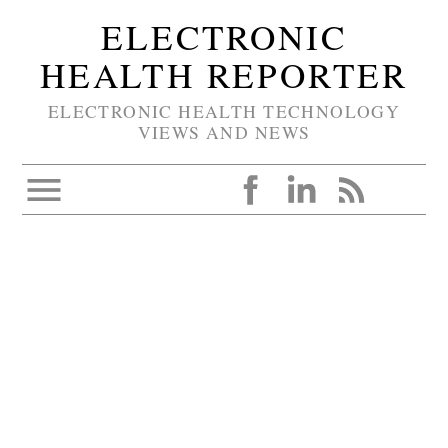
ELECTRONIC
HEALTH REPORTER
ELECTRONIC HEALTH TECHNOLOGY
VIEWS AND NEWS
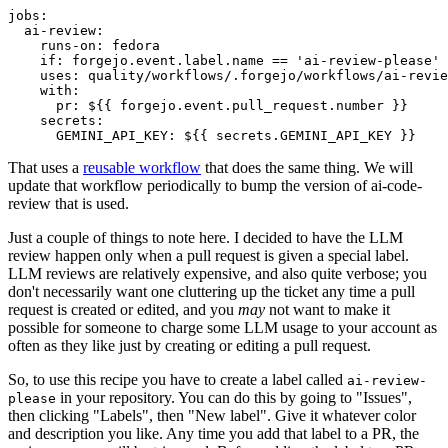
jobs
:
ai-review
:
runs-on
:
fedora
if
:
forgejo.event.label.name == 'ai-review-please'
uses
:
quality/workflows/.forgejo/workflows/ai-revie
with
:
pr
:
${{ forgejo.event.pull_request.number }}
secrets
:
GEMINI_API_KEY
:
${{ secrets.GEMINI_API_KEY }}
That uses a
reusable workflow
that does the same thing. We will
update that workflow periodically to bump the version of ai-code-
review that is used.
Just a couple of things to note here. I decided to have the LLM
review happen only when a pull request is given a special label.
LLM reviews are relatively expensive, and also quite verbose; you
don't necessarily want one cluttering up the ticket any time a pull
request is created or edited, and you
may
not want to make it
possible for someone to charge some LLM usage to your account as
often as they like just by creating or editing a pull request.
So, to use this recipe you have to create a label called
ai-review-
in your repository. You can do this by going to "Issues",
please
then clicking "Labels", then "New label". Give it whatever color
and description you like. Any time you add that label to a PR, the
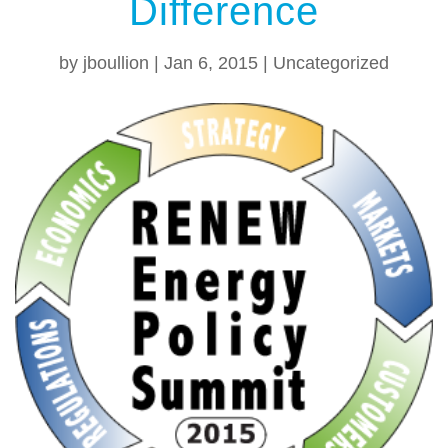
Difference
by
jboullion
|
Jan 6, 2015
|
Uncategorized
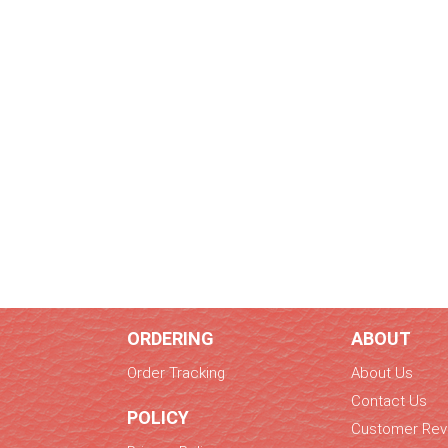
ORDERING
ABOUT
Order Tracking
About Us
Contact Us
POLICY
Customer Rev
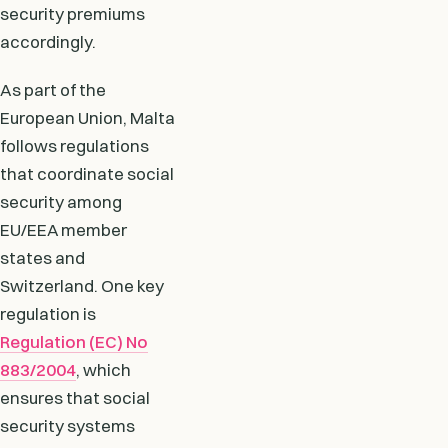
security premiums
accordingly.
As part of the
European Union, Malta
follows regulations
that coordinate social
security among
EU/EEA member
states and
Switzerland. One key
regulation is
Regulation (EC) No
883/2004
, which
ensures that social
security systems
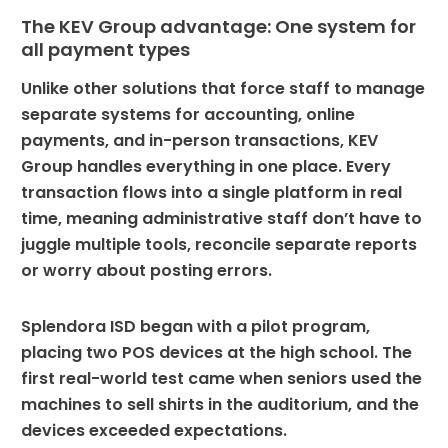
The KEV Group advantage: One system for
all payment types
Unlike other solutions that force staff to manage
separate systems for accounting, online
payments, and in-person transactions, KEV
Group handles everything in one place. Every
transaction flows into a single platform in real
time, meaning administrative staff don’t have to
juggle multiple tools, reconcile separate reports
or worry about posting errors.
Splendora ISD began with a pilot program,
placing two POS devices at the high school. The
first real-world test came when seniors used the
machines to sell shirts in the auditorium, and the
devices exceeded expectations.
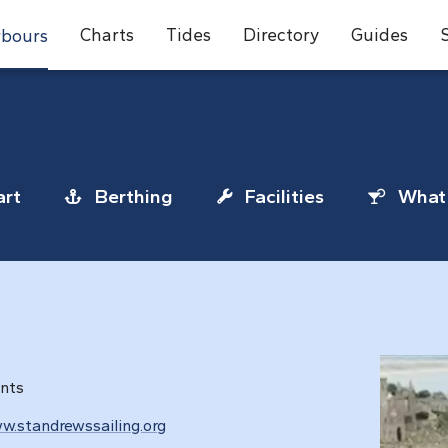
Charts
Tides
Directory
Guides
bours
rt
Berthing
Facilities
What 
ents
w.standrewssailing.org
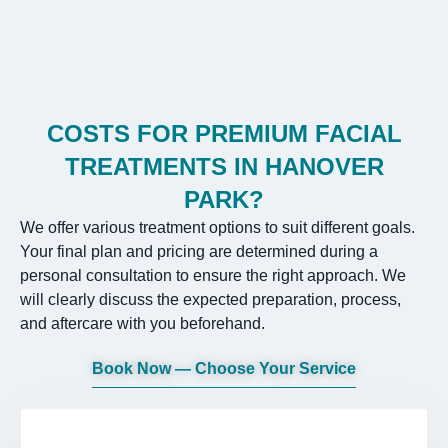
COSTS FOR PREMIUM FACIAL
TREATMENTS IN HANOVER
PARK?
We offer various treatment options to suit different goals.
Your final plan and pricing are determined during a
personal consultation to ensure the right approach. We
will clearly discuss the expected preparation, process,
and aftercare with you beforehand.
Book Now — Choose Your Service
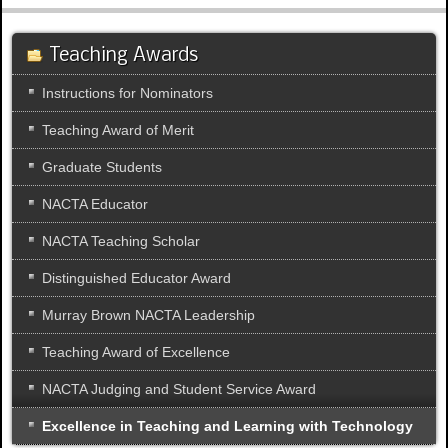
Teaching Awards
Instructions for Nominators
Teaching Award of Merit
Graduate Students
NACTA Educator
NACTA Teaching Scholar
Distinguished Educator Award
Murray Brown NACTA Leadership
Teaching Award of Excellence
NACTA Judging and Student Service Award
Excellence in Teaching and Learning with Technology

☆ ☆ ☆ ☆

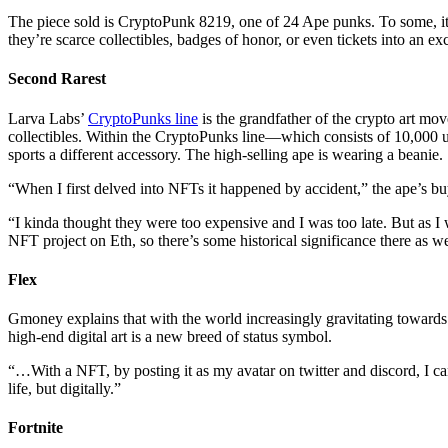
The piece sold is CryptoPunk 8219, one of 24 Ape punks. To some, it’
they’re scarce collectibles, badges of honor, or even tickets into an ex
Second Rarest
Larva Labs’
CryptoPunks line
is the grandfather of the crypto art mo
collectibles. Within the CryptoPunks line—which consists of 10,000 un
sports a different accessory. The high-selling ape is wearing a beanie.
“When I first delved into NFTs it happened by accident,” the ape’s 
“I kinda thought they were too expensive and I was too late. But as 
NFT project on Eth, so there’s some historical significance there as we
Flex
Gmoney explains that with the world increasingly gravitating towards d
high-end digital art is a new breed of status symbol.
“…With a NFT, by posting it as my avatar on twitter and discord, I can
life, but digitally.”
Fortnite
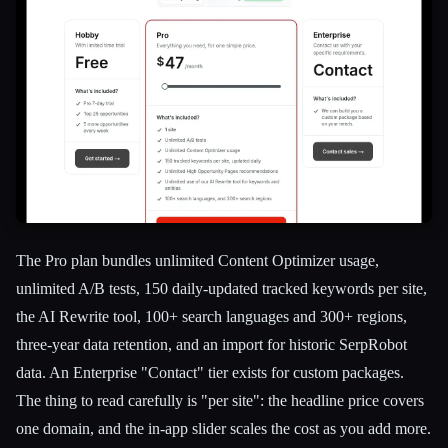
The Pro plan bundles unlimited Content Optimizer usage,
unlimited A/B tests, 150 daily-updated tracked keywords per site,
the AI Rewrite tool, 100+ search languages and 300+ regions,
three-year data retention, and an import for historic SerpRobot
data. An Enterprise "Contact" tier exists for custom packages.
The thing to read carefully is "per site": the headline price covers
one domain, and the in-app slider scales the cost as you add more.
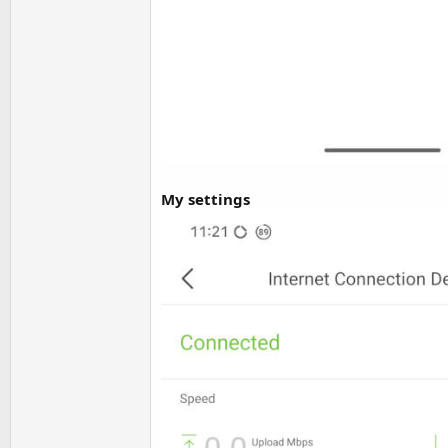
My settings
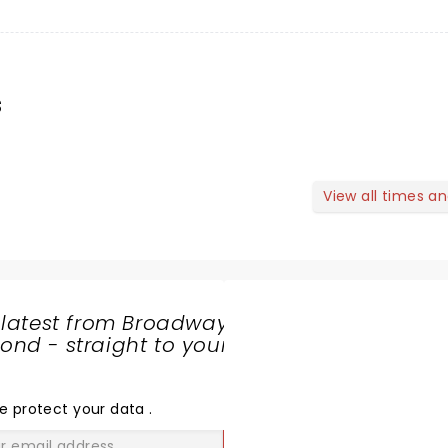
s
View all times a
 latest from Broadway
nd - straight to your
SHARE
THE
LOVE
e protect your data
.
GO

☆ ☆ ☆ ☆

= EXERCISE OBJECTIVE =
Count the lines in the data above that contain the string "CryptoPunks", and give only that number.

= OUTPUT OF THE TASK =
2